Beginning at the line containing "64121 SERRES CASTET", repeat each line below exactly up to and including the line containing "Triceps ∙ LowerChest". Do not repeat the pictures.
================================
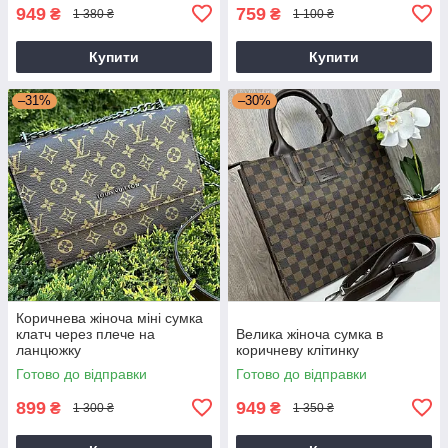
949
759
₴
₴
1 380 ₴
1 100 ₴
Купити
Купити
–31%
–30%
Коричнева жіноча міні сумка
клатч через плече на
Велика жіноча сумка в
ланцюжку
коричневу клітинку
Готово до відправки
Готово до відправки
899
949
₴
₴
1 300 ₴
1 350 ₴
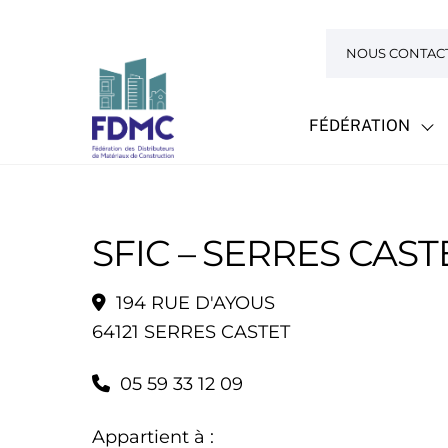
Skip
to
NOUS CONTAC
content
FÉDÉRATION
SFIC – SERRES CAST
194 RUE D'AYOUS
64121 SERRES CASTET
05 59 33 12 09
Appartient à :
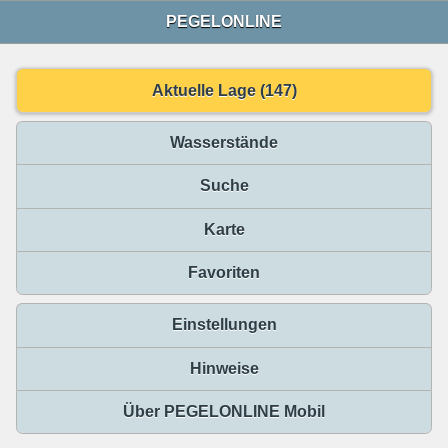
PEGELONLINE
Aktuelle Lage (147)
Wasserstände
Suche
Karte
Favoriten
Einstellungen
Hinweise
Über PEGELONLINE Mobil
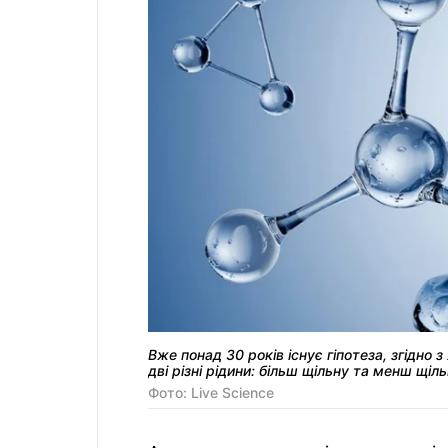
Вже понад 30 років існує гіпотеза, згідно
дві різні рідини: більш щільну та менш щіл
Фото: Live Science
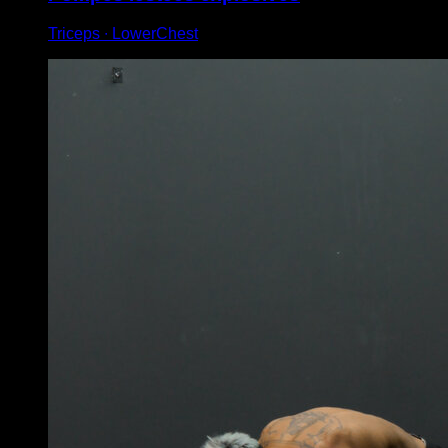
Triceps ∙ LowerChest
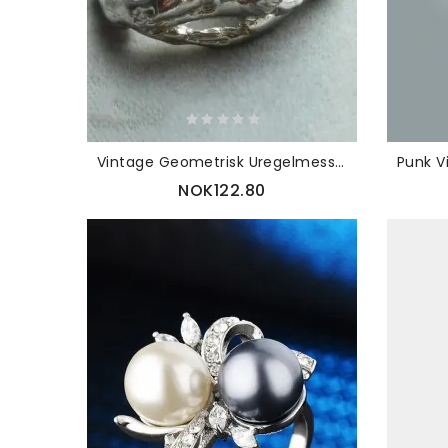
Vintage Geometrisk Uregelmessig Naturlig Krystallmalmring Metall Hul Gjennomsiktig Gemstone Fingerringer
NOK122.80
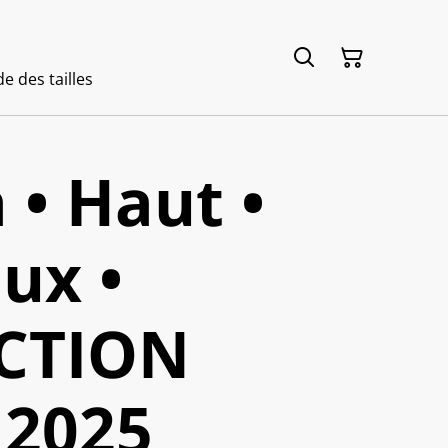
e des tailles
• Haut •
ux •
CTION
2025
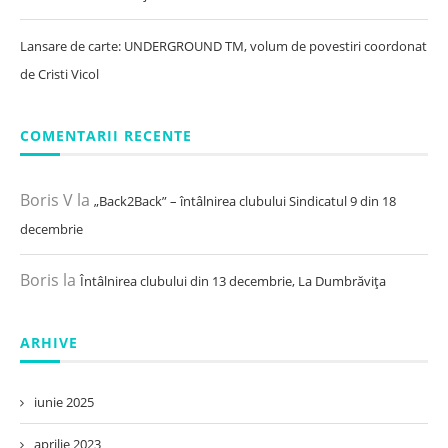
Lansare de carte: UNDERGROUND TM, volum de povestiri coordonat
de Cristi Vicol
COMENTARII RECENTE
Boris V
la
„Back2Back” – întâlnirea clubului Sindicatul 9 din 18
decembrie
Boris
la
Întâlnirea clubului din 13 decembrie, La Dumbrăvița
ARHIVE
iunie 2025
aprilie 2023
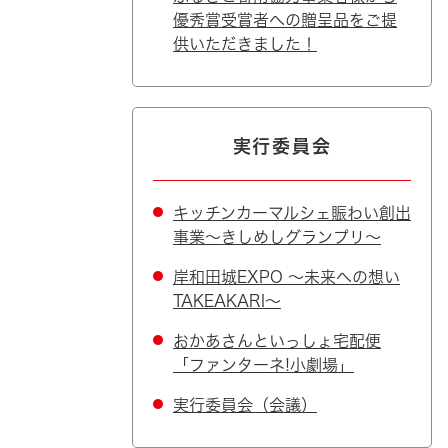
優秀賞受賞者への贈呈品をご提
供いただきました！
実行委員会
キッチンカーマルシェ賑わい創出
事業～きしめしグランプリ～
岸和田城EXPO ～未来への想い
TAKEAKARI～
おかあさんといっしょ宅配便
「ファンターネ!小劇場」
実行委員会（会議）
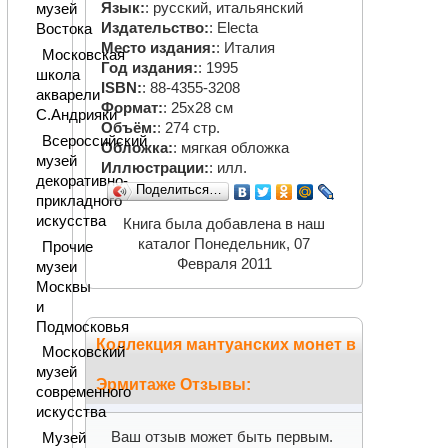
Язык:
: русский, итальянский
музей
Издательство:
: Electa
Востока
Место издания:
: Италия
Московская
Год издания:
: 1995
школа
ISBN:
: 88-4355-3208
акварели
Формат:
: 25х28 см
С.Андрияки
Объём:
: 274 стр.
Всероссийский
Обложка:
: мягкая обложка
музей
Иллюстрации:
: илл.
декоративно-
Поделиться…
прикладного
искусства
Книга была добавлена в наш
каталог Понедельник, 07
Прочие
Февраля 2011
музеи
Москвы
и
Подмосковья
Коллекция мантуанских монет в
Московский
музей
Эрмитаже Отзывы:
современного
искусства
Ваш отзыв может быть первым.
Музей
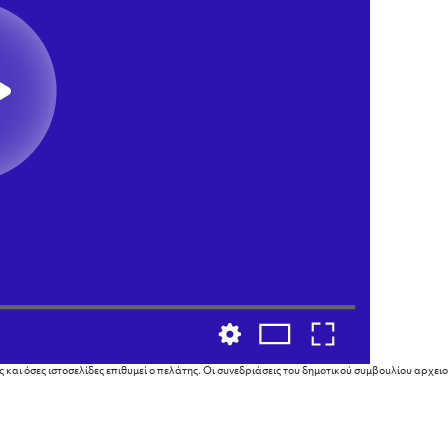
αι όσες ιστοσελίδες επιθυμεί ο πελάτης. Οι συνεδριάσεις του δημοτικού συμβουλίου αρχειοθε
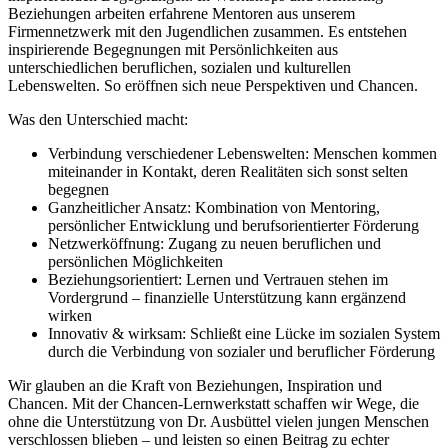
Beziehungen arbeiten erfahrene Mentoren aus unserem
Firmennetzwerk mit den Jugendlichen zusammen. Es entstehen
inspirierende Begegnungen mit Persönlichkeiten aus
unterschiedlichen beruflichen, sozialen und kulturellen
Lebenswelten. So eröffnen sich neue Perspektiven und Chancen.
Was den Unterschied macht:
Verbindung verschiedener Lebenswelten: Menschen kommen
miteinander in Kontakt, deren Realitäten sich sonst selten
begegnen
Ganzheitlicher Ansatz: Kombination von Mentoring,
persönlicher Entwicklung und berufsorientierter Förderung
Netzwerköffnung: Zugang zu neuen beruflichen und
persönlichen Möglichkeiten
Beziehungsorientiert: Lernen und Vertrauen stehen im
Vordergrund – finanzielle Unterstützung kann ergänzend
wirken
Innovativ & wirksam: Schließt eine Lücke im sozialen System
durch die Verbindung von sozialer und beruflicher Förderung
Wir glauben an die Kraft von Beziehungen, Inspiration und
Chancen. Mit der Chancen-Lernwerkstatt schaffen wir Wege, die
ohne die Unterstützung von Dr. Ausbüttel vielen jungen Menschen
verschlossen blieben – und leisten so einen Beitrag zu echter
================================
■ Result of the exercise ■
64121 SERRES CASTET
05 59 33 12 09
Appartient à :
PEGELONLINE
Aktuelle Lage (147)
Wasserstände
Suche
Karte
Favoriten
Einstellungen
Hinweise
Über PEGELONLINE Mobil
Вже понад 30 років існує гіпотеза, згідно
дві різні рідини: більш щільну та менш щіл
Фото: Live Science
Triceps ∙ LowerChest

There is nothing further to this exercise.